The year 2017 is an important one for the Swiss banking sector. As of January 1st, the country’s financial institutions are now obligated to share banking information. This new regulation effectively ends Switzerland’s reputation as a tax haven. The collection of data begins this year, and information will be shared with other countries come 2018.
No More Swiss Bank Secrecy
Switzerland has been a global financial hub for several decades now. Unfortunately, the country has also acquired a bad reputation over its bank secrecy, as financial institutions were not obligated to share banking information with other countries. But thanks to the Multilateral Convention on Mutual Administrative Assistance in Tax Matters, that situation has come to change.
To be specific, Switzerland only shared information with countries it had a deal with to prevent double taxation. A very awkward structure that allowed for the creation of shell companies and tax evasion. However, the Swiss government acknowledged something had to change back in 2014, when they signed this convention. In 2015, the deal was approved by the Swiss parliament.

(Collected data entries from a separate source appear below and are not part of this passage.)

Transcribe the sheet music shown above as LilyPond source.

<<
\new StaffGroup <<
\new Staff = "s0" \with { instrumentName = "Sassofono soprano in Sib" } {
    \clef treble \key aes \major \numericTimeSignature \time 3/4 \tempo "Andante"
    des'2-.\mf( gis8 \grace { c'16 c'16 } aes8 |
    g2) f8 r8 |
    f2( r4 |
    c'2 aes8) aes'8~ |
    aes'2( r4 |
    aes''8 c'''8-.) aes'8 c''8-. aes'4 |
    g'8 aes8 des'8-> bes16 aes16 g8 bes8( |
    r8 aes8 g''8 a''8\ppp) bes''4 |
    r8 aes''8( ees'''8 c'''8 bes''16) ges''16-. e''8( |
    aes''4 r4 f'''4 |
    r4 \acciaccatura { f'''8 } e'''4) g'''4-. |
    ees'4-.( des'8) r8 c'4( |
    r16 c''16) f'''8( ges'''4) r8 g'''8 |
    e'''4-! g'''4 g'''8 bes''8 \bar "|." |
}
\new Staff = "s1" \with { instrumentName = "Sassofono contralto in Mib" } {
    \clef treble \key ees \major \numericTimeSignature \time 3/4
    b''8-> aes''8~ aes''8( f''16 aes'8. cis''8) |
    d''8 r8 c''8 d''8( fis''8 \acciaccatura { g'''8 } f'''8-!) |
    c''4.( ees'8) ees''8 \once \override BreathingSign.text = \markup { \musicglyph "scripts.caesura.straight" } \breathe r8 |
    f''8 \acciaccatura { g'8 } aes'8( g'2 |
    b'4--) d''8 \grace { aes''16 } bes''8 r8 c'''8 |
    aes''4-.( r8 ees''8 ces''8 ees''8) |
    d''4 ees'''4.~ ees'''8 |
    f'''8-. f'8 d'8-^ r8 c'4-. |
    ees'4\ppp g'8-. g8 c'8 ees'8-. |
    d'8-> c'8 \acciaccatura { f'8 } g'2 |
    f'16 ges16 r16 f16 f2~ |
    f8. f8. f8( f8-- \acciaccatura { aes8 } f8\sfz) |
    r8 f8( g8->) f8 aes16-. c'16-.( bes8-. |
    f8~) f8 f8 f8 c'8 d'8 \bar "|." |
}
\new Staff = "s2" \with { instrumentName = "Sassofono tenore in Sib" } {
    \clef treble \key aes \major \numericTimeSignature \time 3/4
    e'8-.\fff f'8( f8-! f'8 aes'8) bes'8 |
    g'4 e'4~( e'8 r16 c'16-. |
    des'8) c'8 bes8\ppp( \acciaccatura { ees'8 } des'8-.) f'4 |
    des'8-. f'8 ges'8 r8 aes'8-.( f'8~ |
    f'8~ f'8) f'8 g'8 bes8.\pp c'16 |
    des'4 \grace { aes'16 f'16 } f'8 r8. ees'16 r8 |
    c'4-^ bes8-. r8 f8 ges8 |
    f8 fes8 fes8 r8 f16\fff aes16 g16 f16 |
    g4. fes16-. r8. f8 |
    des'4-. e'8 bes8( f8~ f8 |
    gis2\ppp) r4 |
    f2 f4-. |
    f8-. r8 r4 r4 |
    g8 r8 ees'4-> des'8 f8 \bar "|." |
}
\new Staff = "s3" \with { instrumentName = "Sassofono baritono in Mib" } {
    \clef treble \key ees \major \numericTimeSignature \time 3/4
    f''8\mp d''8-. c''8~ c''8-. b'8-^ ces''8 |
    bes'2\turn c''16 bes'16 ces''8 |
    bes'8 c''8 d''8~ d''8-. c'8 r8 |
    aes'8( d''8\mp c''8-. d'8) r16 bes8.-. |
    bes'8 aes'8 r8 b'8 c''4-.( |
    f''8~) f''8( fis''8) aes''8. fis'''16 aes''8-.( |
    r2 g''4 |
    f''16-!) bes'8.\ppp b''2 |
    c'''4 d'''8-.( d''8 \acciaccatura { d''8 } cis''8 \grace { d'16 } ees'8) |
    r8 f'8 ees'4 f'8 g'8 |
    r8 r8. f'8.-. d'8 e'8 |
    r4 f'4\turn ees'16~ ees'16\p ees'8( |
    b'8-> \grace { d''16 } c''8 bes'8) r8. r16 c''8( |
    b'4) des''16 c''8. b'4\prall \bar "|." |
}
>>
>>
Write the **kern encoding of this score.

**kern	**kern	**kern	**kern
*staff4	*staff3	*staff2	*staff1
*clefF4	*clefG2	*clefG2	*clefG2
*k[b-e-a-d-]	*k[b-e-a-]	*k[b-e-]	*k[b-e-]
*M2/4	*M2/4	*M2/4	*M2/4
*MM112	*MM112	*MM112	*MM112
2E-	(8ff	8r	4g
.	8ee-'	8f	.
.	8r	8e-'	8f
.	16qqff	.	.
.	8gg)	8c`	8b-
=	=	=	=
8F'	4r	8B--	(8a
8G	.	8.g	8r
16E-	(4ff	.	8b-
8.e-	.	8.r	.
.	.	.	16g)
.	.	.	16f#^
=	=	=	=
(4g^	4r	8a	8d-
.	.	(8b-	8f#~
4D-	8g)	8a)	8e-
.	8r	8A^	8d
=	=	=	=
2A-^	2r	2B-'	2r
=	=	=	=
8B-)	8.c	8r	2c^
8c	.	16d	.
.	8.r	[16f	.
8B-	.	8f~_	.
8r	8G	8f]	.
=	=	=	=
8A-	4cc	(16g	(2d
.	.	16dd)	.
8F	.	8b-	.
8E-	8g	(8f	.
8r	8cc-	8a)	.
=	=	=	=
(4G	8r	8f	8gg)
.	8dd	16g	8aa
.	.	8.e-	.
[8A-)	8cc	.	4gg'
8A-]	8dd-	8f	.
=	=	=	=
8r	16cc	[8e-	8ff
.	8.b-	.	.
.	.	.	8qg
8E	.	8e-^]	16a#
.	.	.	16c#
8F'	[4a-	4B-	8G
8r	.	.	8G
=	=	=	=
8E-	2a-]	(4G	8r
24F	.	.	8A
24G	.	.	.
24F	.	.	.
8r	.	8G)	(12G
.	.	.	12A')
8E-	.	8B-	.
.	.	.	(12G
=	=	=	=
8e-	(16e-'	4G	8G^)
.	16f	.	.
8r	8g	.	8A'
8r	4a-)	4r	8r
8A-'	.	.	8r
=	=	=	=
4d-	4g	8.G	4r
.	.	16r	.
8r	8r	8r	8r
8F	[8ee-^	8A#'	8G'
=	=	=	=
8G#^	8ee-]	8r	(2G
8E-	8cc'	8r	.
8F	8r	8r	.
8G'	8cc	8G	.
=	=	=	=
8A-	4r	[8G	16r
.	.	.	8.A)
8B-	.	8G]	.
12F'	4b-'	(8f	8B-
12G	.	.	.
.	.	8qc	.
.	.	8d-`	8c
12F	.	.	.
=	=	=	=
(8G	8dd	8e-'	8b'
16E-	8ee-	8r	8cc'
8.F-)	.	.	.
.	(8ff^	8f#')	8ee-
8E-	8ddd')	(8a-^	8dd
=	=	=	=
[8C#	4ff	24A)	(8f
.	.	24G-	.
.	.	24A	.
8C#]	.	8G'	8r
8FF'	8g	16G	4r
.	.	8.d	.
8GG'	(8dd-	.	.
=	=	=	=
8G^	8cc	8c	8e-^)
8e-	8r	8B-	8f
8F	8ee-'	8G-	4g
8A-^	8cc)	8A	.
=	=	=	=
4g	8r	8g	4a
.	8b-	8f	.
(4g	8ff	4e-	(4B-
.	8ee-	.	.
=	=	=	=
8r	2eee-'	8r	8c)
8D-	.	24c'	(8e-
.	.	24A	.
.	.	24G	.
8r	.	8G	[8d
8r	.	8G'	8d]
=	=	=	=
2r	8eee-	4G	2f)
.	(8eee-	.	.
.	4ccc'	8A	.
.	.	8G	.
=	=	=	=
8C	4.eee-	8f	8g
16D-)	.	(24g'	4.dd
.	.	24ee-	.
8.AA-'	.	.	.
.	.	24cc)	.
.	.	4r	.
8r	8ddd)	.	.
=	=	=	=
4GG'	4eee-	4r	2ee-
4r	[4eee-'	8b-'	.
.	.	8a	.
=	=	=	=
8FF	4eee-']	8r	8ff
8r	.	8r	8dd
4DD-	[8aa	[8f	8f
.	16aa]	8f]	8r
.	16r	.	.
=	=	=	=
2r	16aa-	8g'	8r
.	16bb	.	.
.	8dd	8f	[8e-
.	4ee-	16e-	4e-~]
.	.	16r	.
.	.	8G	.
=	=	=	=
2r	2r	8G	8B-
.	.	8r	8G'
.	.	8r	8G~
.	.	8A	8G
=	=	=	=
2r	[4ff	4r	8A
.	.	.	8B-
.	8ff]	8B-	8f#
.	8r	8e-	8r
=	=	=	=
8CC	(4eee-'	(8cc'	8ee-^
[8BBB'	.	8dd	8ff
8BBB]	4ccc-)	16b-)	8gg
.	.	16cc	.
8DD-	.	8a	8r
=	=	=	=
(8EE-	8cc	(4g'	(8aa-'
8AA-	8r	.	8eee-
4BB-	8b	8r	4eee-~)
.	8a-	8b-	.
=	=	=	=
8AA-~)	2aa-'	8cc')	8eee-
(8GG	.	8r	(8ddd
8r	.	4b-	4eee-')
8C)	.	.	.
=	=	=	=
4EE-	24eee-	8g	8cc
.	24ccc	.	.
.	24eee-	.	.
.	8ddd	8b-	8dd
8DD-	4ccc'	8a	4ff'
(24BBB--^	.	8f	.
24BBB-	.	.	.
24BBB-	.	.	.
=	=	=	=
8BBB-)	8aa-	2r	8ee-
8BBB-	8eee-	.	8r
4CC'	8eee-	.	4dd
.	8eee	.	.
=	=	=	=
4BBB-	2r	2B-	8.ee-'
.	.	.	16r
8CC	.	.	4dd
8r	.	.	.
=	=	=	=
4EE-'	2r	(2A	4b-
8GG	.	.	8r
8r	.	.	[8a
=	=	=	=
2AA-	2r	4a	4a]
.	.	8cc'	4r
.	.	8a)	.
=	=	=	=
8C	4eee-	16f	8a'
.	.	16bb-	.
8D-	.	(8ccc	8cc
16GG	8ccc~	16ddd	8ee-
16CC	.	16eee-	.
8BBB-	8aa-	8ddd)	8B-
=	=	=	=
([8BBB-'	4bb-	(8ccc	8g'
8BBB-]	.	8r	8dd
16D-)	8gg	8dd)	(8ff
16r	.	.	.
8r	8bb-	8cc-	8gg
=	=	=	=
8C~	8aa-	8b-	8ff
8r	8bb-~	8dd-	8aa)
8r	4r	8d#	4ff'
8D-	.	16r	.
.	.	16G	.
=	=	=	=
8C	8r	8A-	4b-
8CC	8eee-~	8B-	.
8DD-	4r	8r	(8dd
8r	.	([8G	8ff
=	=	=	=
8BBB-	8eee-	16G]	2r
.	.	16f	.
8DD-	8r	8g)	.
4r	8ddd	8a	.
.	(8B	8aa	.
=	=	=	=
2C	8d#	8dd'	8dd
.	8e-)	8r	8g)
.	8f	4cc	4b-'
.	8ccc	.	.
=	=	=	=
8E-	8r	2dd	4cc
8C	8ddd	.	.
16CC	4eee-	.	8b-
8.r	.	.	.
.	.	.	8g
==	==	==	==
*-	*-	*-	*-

Although this new “treaty” is designed to reduce tax evasion and money laundering through Swiss banks, some of the roadblocks are still present. If an account holder is suspected of tax evasion, but the information to back up this claim is “stolen”, the country will not cooperate with the investigation. This is somewhat understandable, albeit it can make specific investigations all the more difficult.
Countries who have signed agreements with Switzerland will no longer need to request data on their citizens’ bank accounts in the country. All of these details will be shared with other parties once a year. However, it will not be made public, and the information can only be used for tax collection efforts and no other criminal investigations.
It is important to keep in mind this new treaty will still pose challenges for developing and poor countries looking to obtain this information. Since most of those regions do not meet the resources to fulfill the conditions for an automatic information exchange, they will have a hard time getting any response from the banks whatsoever. Richer European countries, as well as Australia, Japan, and Canada, will be able to reap the benefits from this automated process.
In the end, the new treaty is a positive development, even though its effect will be minimal. Tax evasion through a Swiss bank account will become a lot harder for European residents, whereas it may become even easier for people living in developing regions. A step in the right direction, but the execution of this information sharing agreement goes to show a lot of work still has to be done.